◆ AIM
Count the lines of the items below that contain the string "cover". Give only the number.

Data entries
-- Start --
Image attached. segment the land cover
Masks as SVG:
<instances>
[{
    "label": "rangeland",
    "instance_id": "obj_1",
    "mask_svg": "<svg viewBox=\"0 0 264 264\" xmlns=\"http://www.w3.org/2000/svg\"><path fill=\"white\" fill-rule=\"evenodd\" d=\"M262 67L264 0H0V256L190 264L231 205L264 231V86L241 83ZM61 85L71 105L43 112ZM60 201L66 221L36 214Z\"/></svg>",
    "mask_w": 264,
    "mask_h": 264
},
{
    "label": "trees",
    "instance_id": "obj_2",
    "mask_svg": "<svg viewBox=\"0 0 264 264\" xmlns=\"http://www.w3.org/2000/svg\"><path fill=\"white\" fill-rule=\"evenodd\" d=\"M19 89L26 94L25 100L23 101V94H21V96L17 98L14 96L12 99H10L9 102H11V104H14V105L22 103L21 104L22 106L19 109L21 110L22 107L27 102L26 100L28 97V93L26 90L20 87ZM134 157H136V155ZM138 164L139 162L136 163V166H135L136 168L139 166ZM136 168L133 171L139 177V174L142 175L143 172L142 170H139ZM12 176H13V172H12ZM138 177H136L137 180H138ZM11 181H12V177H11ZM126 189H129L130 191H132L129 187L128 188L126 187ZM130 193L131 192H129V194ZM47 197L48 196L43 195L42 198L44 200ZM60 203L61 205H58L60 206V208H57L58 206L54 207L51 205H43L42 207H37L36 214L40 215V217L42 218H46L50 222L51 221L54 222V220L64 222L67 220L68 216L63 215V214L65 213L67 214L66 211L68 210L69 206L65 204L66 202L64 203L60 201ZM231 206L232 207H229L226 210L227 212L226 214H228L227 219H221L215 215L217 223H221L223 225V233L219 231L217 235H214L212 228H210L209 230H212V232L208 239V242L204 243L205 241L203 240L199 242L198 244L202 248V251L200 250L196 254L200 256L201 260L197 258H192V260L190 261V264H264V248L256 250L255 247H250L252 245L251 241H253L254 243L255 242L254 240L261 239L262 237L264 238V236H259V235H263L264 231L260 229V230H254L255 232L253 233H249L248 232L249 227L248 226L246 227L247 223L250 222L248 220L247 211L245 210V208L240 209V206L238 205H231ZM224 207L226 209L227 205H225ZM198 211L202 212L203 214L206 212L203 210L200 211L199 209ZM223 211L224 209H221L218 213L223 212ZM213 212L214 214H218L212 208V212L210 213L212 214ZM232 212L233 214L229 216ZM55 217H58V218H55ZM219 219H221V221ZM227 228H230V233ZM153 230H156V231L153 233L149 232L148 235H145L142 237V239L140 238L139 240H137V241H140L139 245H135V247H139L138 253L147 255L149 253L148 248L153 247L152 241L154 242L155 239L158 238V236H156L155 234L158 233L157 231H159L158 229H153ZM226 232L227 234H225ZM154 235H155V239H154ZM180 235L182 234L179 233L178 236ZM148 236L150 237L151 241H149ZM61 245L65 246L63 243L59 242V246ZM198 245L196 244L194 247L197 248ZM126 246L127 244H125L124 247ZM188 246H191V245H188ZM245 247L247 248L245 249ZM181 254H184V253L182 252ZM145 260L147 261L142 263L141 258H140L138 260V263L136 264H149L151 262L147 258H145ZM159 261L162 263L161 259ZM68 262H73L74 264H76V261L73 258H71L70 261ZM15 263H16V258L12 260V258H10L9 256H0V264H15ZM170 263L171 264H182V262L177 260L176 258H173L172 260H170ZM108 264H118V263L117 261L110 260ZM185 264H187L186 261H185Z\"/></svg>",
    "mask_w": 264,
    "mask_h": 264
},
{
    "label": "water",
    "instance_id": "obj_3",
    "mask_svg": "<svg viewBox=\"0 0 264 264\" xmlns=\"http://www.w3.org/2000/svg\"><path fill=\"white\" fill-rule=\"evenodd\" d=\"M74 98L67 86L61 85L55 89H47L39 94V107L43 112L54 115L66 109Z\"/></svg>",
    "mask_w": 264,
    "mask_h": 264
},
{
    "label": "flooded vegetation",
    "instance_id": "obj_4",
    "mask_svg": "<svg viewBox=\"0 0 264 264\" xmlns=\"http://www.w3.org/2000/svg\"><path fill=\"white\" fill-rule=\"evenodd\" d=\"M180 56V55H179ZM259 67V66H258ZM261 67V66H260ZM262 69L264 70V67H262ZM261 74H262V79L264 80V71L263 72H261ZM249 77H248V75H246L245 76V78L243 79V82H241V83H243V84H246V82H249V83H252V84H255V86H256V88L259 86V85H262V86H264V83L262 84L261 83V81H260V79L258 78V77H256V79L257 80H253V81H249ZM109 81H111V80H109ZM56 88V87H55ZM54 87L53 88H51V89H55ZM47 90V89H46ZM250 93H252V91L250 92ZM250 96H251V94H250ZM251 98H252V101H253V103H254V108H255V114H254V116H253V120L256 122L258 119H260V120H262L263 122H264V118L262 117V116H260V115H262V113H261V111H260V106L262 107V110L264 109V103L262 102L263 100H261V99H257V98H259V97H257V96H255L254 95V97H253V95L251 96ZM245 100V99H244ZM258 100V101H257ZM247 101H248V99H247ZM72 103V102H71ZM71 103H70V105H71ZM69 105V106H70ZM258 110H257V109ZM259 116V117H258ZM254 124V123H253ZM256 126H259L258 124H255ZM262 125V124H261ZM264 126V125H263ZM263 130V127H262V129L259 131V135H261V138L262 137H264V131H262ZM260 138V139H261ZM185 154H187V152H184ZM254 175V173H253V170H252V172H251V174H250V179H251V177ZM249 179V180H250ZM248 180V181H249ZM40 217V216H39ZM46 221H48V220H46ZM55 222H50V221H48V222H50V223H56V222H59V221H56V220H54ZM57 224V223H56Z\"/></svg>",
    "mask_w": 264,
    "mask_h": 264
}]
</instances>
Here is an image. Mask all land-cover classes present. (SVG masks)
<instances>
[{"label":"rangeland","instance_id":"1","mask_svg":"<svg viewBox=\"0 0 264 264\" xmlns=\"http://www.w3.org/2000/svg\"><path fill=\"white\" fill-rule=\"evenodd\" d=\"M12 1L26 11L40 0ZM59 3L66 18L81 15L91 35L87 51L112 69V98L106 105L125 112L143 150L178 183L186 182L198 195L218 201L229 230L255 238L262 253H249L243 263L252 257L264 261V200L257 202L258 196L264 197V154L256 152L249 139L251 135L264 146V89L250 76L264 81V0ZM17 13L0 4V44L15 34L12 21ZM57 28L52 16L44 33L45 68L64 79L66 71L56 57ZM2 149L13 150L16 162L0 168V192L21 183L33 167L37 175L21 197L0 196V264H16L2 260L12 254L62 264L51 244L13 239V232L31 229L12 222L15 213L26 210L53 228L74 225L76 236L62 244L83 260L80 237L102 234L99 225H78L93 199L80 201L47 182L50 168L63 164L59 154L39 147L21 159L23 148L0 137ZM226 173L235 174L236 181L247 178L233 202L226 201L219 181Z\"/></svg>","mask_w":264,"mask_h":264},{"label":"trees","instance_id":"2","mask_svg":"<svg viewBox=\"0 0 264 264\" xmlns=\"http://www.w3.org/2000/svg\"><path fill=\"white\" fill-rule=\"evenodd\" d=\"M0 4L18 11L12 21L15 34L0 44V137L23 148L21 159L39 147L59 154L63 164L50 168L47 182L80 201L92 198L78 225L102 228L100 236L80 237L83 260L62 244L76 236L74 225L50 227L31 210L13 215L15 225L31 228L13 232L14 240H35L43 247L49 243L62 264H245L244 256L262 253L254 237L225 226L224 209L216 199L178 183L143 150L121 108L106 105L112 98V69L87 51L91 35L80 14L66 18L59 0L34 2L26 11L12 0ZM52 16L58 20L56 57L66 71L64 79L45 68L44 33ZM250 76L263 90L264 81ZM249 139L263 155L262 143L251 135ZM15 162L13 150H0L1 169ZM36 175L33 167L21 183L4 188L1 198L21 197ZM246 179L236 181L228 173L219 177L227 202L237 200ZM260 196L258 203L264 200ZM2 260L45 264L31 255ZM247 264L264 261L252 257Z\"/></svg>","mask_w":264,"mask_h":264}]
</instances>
-- End --
◆ COMPLETED TASK
2